The potential for illicit transit of nuclear weapons and radiological materials that could be used to create a ‘dirty bomb’ not only looms large on the global political landscape, but also for the commercial ports on the frontlines of defense. Efforts have been largely focused on developing better detection technologies, but rapid response and surveillance methods are also gaining attention, as a second wave of radiation detection innovation is underway.
With the G8 placing the topic on the agenda, and a multilateral conference in Washington D.C. this April, sponsored by President Obama’s Administration, 2010 is shaping up to be an important year for nuclear security internationally.
The effort to secure ports from illicit transport of nuclear materials
Efforts to manage the large volume of maritime cargo are increasingly being coordinated on an inter-agency basis, which aim to recover errant nuclear materials with minimally invasive practices. The US Customs and Border Protection (CBP) is coordinating with other agencies to employ a layered approach based on advanced intelligence, effective inspections, a secure port environment, and successful implementation of examination policies and procedures. An inspection process for weapons of mass destruction includes the screening of shipping information, nonintrusive inspections, physical examinations, efforts to mitigate ‘nuisance alarms’ and other methods for a cost-effective monitoring regime.
Getting at the sources far from US borders is the most effective means to reduce the risk of an attack, according to the National Nuclear Security Administration (NNSA). This focus on securing nuclear weapons and materials where they exist is known as the first line of defense. The NNSA’s Second Line of Defense Program (SLD) is also designed to protect the US from attack by a nuclear or radiological dispersal device, strengthening the capability of foreign governments to deter, detect, and interdict illicit trafficking in nuclear and other radioactive materials across international borders and through the global maritime shipping system.
Through what is known as the Megaports Initiative, the NNSA works with foreign customs, port authorities, port operators, and/or other relevant entities in partner countries to enhance detection capabilities for special nuclear and other radioactive materials in containerized cargo. The Megaports Initiative is now operational at 27 ports around the world. Work is underway at additional ports in Asia, Latin America and the Caribbean, Europe, the Middle East, and Africa.
In addition to international effor ts, Megapor ts also collaborates with the U.S. Department of Homeland Security’s CBP and Domestic Nuclear Detection Office (DNDO), as well as the U.S. Department of State. The collaboration counters nuclear and radiological threats to the U.S. and its international partners by installing radiation portal monitors that can be used by customs officers to scan high-risk U.S.-bound containers. U.S. Homeland Security Secretary Janet Napolitano said in December of 2009 that her department would be unable to meet a terrorism security measure’s 2012 deadline for checking all U.S.-bound ship cargo for WMD materials.
Radiation detection technologies have been in use for over 100 years. Their use as a homeland security tool, particularly in ports, is relatively new. According to Mick Truitt, Vice President of Sales and Marketing for Ludlum Measurements, “Over the last century, detector technology has advanced from gas-filled tube detectors (like Geiger counters), to Scintillation Crystal detectors, and most recently solid-state semiconductor detectors. Despite these advances, port applications still face engineering challenges, due to geometry var iances and environmental factors.”

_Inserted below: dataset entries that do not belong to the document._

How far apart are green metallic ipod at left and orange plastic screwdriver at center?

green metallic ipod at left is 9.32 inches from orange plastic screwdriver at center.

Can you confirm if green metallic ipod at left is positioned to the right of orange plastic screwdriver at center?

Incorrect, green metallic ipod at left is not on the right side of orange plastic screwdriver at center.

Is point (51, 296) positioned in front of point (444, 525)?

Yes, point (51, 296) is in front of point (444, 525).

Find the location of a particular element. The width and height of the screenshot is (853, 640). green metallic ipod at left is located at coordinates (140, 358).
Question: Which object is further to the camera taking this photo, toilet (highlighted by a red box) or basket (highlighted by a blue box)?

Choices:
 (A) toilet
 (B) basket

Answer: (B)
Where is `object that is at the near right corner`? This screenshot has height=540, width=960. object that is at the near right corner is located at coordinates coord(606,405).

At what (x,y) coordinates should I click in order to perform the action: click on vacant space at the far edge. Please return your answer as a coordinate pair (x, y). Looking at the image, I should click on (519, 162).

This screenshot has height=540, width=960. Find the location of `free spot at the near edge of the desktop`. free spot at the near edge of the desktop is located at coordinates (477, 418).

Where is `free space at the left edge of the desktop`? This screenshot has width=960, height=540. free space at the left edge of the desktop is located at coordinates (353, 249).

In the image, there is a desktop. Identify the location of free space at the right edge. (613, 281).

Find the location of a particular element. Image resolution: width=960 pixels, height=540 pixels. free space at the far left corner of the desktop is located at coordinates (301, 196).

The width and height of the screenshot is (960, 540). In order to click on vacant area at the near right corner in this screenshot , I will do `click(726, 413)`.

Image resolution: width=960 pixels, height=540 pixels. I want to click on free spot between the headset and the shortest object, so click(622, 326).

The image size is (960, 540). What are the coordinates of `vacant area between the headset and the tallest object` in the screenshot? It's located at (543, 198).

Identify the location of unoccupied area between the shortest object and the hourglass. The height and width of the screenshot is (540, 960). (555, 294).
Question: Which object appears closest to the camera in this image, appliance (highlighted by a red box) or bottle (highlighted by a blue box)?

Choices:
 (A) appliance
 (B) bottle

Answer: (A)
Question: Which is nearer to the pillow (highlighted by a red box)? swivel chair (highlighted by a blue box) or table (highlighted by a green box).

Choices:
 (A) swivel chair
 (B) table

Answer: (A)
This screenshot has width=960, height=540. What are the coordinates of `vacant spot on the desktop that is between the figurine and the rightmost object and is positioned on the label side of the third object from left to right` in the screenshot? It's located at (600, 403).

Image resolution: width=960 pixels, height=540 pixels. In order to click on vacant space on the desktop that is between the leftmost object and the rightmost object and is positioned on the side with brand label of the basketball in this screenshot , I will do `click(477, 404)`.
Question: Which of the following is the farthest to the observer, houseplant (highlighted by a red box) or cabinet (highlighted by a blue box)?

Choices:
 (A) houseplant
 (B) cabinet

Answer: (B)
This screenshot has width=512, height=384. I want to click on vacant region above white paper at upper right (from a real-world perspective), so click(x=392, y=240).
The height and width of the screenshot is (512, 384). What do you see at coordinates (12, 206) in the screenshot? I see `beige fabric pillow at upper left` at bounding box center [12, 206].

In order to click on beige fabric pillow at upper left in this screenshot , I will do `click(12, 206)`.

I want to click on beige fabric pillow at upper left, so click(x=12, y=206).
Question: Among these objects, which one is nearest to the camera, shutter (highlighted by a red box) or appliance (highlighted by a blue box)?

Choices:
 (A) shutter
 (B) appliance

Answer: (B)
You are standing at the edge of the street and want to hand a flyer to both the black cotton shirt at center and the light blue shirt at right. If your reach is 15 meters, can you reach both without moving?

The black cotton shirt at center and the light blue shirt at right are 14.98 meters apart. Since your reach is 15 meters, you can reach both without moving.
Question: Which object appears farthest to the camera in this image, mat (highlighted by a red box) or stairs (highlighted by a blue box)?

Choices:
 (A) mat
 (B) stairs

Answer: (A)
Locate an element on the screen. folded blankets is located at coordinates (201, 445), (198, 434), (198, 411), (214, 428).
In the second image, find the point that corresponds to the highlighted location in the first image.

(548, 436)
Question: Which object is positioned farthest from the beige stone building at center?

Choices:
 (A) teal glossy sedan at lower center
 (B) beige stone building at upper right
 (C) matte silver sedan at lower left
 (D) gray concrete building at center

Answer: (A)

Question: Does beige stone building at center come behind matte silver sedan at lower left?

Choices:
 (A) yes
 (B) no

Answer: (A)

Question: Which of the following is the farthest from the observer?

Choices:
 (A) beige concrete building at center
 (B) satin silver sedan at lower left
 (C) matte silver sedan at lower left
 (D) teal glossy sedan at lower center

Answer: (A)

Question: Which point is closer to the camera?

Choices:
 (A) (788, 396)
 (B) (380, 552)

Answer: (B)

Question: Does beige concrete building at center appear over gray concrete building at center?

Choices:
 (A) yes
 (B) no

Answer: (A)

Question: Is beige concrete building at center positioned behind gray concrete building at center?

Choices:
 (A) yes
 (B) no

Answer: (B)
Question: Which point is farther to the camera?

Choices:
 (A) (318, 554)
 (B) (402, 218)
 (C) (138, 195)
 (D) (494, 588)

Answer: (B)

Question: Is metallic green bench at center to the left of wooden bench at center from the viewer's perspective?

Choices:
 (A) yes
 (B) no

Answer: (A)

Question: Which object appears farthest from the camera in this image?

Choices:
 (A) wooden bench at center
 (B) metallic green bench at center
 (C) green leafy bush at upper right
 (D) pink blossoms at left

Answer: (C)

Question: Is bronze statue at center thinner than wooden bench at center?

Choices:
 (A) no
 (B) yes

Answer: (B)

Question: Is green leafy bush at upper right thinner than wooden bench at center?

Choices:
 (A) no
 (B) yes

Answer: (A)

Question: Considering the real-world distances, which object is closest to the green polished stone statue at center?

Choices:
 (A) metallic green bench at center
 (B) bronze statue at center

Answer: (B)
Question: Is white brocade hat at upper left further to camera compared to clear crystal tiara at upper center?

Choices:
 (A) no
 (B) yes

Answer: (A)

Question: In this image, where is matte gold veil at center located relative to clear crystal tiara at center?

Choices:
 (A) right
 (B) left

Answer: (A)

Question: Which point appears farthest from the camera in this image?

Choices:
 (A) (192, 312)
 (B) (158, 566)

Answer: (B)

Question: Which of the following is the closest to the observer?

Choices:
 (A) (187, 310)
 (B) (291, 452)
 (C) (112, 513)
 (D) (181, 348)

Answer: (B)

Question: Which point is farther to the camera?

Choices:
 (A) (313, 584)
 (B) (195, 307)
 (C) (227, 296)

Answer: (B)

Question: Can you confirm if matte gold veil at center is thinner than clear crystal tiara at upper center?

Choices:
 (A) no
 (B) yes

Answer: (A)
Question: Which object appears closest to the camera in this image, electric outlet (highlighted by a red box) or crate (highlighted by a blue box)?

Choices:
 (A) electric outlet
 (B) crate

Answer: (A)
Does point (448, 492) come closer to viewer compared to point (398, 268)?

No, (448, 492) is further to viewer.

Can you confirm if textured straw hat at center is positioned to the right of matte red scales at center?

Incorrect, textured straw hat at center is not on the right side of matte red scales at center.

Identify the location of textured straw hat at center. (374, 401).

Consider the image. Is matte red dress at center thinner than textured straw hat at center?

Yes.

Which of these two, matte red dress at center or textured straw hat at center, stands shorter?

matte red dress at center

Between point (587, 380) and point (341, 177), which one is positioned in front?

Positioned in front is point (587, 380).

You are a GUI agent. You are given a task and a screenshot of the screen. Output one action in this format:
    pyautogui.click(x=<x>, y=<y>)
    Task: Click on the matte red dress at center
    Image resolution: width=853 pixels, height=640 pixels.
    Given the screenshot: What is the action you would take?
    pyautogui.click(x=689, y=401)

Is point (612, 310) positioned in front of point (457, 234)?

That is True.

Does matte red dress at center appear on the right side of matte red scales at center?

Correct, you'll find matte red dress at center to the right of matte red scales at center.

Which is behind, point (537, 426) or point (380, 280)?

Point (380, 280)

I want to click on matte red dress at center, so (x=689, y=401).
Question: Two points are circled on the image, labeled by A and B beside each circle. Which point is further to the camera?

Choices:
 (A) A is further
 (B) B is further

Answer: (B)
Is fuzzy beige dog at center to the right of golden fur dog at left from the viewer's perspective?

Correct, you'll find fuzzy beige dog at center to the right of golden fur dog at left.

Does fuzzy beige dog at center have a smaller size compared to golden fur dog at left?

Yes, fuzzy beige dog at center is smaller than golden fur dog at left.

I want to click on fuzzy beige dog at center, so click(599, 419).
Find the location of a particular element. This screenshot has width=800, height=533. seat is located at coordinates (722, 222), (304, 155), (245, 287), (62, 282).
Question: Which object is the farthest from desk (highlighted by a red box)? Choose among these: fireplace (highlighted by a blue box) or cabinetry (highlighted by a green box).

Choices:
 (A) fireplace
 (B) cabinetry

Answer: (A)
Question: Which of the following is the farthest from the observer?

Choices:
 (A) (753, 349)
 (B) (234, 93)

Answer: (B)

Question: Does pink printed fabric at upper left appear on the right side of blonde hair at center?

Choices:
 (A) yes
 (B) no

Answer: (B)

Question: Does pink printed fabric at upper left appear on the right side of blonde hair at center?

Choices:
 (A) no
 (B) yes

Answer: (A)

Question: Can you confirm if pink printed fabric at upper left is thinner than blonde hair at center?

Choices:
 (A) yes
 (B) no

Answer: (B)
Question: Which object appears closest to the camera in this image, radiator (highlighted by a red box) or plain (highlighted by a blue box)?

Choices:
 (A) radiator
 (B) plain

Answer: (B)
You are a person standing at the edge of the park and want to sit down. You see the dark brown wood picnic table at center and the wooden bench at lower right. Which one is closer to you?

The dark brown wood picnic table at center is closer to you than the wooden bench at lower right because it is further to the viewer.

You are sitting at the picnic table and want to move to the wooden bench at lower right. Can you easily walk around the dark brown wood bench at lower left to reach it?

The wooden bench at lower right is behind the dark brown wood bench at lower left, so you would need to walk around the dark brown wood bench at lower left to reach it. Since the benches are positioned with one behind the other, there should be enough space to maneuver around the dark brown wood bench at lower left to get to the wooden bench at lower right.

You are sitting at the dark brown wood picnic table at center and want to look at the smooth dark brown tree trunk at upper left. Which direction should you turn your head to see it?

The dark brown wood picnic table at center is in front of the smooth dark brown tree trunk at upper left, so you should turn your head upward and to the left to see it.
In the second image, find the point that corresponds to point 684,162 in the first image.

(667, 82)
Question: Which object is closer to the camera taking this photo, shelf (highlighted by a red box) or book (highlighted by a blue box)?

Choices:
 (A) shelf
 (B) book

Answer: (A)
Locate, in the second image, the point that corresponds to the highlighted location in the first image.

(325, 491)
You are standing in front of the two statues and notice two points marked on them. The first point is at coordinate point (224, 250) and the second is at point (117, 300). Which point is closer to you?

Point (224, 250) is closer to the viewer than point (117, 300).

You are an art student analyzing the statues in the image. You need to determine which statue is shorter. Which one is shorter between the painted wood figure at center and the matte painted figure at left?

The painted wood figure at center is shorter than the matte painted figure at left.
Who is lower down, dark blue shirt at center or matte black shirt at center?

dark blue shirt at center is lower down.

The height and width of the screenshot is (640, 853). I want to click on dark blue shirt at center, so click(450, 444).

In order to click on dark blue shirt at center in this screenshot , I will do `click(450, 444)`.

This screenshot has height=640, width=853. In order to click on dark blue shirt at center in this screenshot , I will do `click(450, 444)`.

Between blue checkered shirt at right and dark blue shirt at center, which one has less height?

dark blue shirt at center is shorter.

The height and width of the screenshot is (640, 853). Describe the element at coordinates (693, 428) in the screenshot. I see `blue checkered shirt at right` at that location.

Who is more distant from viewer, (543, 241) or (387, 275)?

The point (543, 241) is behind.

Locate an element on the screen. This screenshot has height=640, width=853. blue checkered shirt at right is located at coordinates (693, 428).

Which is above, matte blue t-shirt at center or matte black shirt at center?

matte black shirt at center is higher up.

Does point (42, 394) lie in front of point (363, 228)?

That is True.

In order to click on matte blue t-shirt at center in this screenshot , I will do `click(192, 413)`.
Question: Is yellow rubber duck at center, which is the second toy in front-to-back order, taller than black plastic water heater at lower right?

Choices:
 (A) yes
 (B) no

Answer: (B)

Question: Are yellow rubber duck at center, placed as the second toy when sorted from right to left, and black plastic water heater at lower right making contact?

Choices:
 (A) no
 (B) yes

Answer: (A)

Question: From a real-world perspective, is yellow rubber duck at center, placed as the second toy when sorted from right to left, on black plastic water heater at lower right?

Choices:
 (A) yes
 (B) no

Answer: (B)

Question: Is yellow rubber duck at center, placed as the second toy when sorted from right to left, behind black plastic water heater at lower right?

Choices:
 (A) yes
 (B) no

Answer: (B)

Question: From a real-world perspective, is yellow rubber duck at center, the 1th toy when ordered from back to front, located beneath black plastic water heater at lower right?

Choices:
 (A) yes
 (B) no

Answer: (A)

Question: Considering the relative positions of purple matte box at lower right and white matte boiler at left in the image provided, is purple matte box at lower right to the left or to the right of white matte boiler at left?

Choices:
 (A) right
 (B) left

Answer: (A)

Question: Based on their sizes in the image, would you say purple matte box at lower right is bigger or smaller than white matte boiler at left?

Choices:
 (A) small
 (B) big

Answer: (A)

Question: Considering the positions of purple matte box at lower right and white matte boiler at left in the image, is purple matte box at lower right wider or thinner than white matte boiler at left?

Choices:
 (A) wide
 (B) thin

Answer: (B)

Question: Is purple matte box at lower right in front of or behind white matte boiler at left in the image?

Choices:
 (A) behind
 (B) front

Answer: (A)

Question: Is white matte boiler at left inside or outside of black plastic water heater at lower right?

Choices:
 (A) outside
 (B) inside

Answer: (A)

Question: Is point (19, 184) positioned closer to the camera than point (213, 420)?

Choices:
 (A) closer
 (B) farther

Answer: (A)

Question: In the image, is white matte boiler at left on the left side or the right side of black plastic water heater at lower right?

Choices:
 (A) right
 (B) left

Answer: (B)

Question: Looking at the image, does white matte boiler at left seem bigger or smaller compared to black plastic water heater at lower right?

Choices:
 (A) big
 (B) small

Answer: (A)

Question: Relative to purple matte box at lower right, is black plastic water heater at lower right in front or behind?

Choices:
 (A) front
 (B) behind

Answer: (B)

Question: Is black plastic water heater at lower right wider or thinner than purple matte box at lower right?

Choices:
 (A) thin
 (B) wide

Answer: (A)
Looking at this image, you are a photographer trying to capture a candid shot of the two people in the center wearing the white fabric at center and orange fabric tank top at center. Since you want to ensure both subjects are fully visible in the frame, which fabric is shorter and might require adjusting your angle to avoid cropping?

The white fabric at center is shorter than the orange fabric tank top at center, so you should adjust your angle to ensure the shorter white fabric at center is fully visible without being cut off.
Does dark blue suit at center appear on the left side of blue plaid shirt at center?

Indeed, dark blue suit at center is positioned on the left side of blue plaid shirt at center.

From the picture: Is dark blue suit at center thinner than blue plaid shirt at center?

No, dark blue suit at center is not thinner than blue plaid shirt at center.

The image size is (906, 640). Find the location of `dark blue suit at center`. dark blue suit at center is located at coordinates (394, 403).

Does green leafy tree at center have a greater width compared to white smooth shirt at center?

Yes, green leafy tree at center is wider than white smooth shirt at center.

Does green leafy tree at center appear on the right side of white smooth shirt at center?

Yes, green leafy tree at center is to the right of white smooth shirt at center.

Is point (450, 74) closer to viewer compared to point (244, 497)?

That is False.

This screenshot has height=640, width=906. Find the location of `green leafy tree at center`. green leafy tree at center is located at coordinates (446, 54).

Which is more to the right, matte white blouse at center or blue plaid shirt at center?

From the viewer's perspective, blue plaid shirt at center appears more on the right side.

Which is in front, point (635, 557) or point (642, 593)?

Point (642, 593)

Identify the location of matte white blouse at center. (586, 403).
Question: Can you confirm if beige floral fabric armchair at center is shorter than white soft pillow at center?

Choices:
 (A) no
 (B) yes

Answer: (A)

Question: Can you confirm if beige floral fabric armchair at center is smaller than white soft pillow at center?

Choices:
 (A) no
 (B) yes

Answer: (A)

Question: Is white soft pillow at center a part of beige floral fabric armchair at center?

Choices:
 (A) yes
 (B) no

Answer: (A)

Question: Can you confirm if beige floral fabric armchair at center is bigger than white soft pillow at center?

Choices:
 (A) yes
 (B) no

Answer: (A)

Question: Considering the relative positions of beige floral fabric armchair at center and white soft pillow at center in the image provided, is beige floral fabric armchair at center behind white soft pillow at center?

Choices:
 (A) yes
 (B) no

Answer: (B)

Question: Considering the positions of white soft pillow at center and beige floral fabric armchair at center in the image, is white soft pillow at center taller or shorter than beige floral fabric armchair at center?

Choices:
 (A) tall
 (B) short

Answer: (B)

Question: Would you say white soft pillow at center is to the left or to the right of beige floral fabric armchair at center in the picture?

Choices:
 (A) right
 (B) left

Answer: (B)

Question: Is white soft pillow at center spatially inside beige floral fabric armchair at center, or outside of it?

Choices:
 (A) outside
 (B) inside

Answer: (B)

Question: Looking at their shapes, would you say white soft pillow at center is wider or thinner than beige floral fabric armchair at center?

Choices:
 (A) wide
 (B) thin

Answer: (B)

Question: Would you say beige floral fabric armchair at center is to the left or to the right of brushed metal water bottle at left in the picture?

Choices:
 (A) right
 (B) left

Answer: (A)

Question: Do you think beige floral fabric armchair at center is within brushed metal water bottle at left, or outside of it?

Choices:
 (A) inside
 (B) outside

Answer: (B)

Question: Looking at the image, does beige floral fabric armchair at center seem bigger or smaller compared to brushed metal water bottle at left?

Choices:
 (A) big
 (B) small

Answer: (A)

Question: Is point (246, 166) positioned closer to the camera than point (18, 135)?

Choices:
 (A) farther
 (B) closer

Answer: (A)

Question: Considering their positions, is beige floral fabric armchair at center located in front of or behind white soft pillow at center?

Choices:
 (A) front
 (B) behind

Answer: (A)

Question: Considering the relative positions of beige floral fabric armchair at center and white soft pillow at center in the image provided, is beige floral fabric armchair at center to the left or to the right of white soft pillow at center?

Some of the technologies just don't lend themselves to the task in ports because they are small and therefore do not pick up enough of the energy. Other technologies cannot be adapted to the harsh port environment. Some sensors only identify the presence of radiation, while other sensing technologies, combined with sophisticated electronics and software algorithms, can also identify the isotopes.
However, these technologies have run into significant challenges when it comes to large-scale deployment: proprietary and costly systems, accuracy, and reliability with existing security systems. Since 2006, DHS has sponsored testing to develop new monitor s, known as advanced spectroscopic portal (ASP) monitors, to replace radiation detection equipment currently being used at ports of entry.
ASPs may offer improvements over current generation portal monitors, particularly the potential to identify as well as detect radioactive material and thereby minimize both missed threats and nuisance alarms. However, ASPs cost significantly more than current generation portal monitors, and the time needed to identify isotopes threatens to slow cargo throughput, so testing of ASPs’ capabilities is not complete.